Oui, mais vous avez avancé depuis dans certaines régions, comme Kirkouk. Jusqu’où êtes-vous prêt à aller pour conserver cette ville pétrolière ?

Ces zones, dont vous parlez, sont toutes kurdes. Nous n’avons pris aucune terre à d’autres. Kirkouk, c’est le Kurdistan, historiquement, géographiquement, cela ne fait aucun doute. Mais cela ne veut pas dire que Kirkouk appartient uniquement aux Kurdes. Kirkouk est pour tous ses habitants : chrétiens, arabes, turkmènes et kurdes. Nous ne voulons pas y exercer un monopole. Après un référendum, toutes les parties devront respecter ses résultats. Mais d’ici là, si des groupes militaires ou des partis politiques veulent imposer leur présence par la force pour changer le statu quo, nous ferons tout ce qui est en notre pouvoir pour protéger nos acquis.

Vous comptez organiser un référendum d’ici à la fin de l’année pour préparer votre indépendance. Pour Haïdar ­ al-Abadi, le premier ministre, vous devez au préalable demander la permission à Bagdad. Allez-vous le faire ?

Notre référendum est un droit absolu pour les Kurdes. Nous ne demanderons la permission à personne. Nous avons besoin de ce référendum pour disposer d’un mandat clair du peuple afin d’entamer le long processus de négociations avec Bagdad. Le temps de l’indépendance kurde est venu. Mais nous voulons divorcer de l’Irak pacifiquement, à travers le dialogue et la négociation. Depuis un siècle, nous avons tenté de préserver l’unité de l’Irak, d’être des vrais partenaires de Bagdad. Qu’a-t-on récolté à la place ? 4 500 villages détruits, une campagne de gazage chimique, 10 000 membres de ma famille tués. Après 2003, nous avons cru en une nouvelle page avec une Constitution qui garantirait nos droits. Mais Bagdad nous a coupé son aide financière. Des engagements n’ont pas été tenus. Si Bagdad refuse que les Kurdes soient de vrais partenaires, de notre côté, nous voulons juste être de bons voisins. Et à ceux qui s’inquiètent, je dis que loin de créer de nouveaux problèmes, l’indépendance du Kurdistan en résoudra. Le processus conduisant à notre indépendance a commencé. La première étape sera le référendum, mais cela ne va pas se faire en quelques jours.
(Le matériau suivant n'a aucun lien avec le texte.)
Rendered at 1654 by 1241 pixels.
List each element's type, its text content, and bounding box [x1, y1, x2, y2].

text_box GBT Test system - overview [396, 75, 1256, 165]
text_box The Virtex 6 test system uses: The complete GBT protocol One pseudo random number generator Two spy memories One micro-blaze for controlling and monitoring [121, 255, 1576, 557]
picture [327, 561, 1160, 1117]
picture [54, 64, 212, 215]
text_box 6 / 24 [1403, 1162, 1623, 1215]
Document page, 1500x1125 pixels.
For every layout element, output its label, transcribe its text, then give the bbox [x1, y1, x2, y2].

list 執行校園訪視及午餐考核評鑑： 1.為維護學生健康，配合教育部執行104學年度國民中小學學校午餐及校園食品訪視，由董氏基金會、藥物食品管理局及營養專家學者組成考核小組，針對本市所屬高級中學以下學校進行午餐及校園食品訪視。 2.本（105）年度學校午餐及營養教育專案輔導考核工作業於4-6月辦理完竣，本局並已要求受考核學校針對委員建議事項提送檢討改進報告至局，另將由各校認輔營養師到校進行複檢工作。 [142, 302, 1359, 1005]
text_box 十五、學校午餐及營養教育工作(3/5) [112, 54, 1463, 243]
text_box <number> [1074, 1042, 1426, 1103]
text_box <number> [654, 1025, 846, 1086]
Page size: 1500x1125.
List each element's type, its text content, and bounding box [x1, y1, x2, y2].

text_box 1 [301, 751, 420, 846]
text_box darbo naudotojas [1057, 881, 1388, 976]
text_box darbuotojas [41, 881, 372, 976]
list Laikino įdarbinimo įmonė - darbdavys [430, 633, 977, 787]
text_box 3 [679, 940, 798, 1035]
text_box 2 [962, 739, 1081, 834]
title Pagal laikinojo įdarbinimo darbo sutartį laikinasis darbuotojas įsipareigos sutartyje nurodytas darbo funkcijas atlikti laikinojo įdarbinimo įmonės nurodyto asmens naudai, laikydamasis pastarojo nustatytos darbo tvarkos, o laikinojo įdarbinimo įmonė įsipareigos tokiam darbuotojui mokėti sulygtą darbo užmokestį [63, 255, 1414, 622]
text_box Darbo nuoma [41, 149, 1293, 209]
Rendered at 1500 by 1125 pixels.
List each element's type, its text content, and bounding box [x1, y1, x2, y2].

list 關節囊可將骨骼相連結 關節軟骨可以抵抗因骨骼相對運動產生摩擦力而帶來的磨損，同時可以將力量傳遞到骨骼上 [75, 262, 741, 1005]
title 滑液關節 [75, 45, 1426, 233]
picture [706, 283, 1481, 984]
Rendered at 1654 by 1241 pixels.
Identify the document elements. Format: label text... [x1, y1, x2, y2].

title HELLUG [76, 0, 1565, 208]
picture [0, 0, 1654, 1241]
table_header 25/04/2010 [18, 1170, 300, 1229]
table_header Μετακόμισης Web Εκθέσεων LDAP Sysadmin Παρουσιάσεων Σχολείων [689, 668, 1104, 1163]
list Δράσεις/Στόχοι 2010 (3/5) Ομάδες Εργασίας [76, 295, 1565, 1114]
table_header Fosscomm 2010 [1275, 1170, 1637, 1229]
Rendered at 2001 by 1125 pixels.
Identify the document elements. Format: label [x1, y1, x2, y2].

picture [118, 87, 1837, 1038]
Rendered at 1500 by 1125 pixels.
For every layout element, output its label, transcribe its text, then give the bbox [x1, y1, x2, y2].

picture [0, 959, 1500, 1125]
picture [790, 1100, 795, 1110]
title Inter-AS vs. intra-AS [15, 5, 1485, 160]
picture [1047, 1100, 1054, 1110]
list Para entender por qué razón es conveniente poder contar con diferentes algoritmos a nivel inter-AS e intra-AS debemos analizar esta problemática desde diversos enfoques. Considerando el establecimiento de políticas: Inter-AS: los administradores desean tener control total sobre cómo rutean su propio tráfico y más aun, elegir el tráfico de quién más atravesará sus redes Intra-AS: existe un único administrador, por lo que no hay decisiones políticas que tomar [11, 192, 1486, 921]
Avez-vous reçu des garanties internationales de reconnaissance ?

La décision sera prise par le peuple kurde. Si on attend que la communauté internationale nous fasse ce cadeau, l’État kurde ne verra jamais le jour.

Privés de l’aide de Bagdad, avez-vous les moyens de votre indépendance ?

Peu importe, même si le lendemain, nous devions suffoquer, notre priorité, c’est la décision du peuple kurde. Nous sommes fatigués des massacres et des guerres. Les Kurdes n’accepteront plus jamais d’être les subordonnés de quiconque.

Quel message adressez-vous au prochain président français ?

Je lui demande de maintenir le soutien de la France à la cause kurde. Nous n’oublions pas que François Hollande a visité le Kurdistan à deux reprises. Pour nous, c’est une immense satisfaction. Je demande solennellement à son successeur de reconnaître, le moment venu, l’indépendance du Kurdistan, ou au moins de ne pas s’opposer au processus y conduisant.